Слова помощника продюсера, их смысл, скользили мимо сознания Тони, но что-то вокруг происходило, стучалось, ломилось в усталый мозг, и он начал понемножку замечать окружающий мир. Глаза наконец освоились, и Тони увидел возле станции метро прожекторные установки, спускающегося с небес улыбающегося Пайпера, каких-то людей, которые всегда толкутся на съемочной площадке и вокруг нее и, наконец, работающую кинокамеру и… оператора. Да, да, да! Того самого «попугая» с сумками, которого они встретили под землей и посчитали сумасшедшим.
Тони перехватило дыхание. Так кто из них сумасшедший?
Он по-прежнему не мог даже шевельнуться.
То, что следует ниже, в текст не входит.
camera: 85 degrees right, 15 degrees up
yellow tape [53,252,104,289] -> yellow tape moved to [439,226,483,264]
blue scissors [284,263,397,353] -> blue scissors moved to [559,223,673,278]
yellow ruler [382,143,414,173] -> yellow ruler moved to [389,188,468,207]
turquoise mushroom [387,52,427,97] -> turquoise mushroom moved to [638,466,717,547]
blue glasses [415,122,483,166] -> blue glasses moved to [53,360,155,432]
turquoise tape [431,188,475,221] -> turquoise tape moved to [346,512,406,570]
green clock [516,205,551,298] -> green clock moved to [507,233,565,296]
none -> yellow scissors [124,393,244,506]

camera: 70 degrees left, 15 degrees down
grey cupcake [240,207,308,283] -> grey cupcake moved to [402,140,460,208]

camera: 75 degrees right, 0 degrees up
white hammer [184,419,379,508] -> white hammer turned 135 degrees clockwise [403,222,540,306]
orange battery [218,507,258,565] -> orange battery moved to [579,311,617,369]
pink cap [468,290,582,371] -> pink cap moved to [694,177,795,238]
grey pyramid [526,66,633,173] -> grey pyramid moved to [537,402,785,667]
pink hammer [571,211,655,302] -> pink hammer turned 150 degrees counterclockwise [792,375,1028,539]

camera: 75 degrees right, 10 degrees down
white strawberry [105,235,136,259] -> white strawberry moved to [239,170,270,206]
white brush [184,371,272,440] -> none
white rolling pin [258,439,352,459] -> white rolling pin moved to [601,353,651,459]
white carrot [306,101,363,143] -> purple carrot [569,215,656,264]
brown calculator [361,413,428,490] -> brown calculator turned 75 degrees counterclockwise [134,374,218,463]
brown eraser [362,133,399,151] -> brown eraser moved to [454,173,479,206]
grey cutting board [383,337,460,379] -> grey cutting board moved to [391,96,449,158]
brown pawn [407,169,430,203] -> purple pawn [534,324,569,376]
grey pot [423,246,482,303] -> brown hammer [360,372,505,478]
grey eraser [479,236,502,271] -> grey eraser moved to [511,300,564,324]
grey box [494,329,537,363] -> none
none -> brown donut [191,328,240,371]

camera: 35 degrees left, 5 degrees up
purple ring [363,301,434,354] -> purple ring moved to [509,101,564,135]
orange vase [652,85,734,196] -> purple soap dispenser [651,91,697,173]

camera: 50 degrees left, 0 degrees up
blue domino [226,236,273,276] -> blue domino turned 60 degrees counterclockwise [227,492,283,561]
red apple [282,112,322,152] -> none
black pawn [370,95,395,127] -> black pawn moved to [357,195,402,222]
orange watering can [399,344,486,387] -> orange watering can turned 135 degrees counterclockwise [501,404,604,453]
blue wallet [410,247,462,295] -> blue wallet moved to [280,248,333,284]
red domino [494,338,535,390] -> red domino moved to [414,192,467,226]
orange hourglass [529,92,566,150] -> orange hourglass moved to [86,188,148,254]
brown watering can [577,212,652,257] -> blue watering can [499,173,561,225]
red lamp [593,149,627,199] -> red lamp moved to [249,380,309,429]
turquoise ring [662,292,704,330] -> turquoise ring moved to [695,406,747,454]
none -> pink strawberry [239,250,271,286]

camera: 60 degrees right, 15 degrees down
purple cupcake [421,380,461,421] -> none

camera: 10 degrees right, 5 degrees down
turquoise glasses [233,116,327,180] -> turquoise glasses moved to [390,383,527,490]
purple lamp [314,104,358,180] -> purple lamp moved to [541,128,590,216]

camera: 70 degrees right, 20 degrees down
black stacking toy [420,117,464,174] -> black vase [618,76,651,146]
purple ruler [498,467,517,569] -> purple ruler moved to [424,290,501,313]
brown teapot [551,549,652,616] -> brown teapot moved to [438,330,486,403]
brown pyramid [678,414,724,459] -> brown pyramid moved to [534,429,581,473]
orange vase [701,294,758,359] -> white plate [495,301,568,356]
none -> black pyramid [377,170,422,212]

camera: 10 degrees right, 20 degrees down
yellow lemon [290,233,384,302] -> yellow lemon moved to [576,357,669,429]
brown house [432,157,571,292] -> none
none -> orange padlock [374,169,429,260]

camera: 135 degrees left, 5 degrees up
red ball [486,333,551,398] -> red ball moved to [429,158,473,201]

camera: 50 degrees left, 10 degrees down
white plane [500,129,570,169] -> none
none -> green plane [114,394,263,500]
Застыл, окаменел. Хоть и не оборачивался, знал, был уверен, что эта окаменелость поразила и его спутников.
А старина Пайпер уже начинал злиться.
— Что вы на меня так таращитесь?! — спросил он, останавливаясь напротив статистов и пряча руки в карманы теплой куртки. — Вы все, точнее — почти все, подписывали контракт со студией. Напоминаю: на любые виды работ. Любые! Игровые ленты сейчас не идут — вы это тоже знаете. Зрителю подавай прямое кино, натуральное… Спору нет — вам пришлось под землей не сладко. Ну, а во всем остальном, — помощник продюсера пожал плечами, как бы не находя слов. — Во всем остальном вы сами и виноваты. Никто вас не заставлял калечить и убивать друг друга.
Тони взглянул на город. Тот светился тысячами огней в знакомом вечернем тумане.
Значит, Пайпер правду сказал. Никакой войны не было! Была Большая Игра с привлечением большого количества статистов. Некоторые из них остались на съемочной площадке. Ричард, Чарли, полицейский, старик, все люди Флайта… Прямое, натуральное кино — и больше ничего.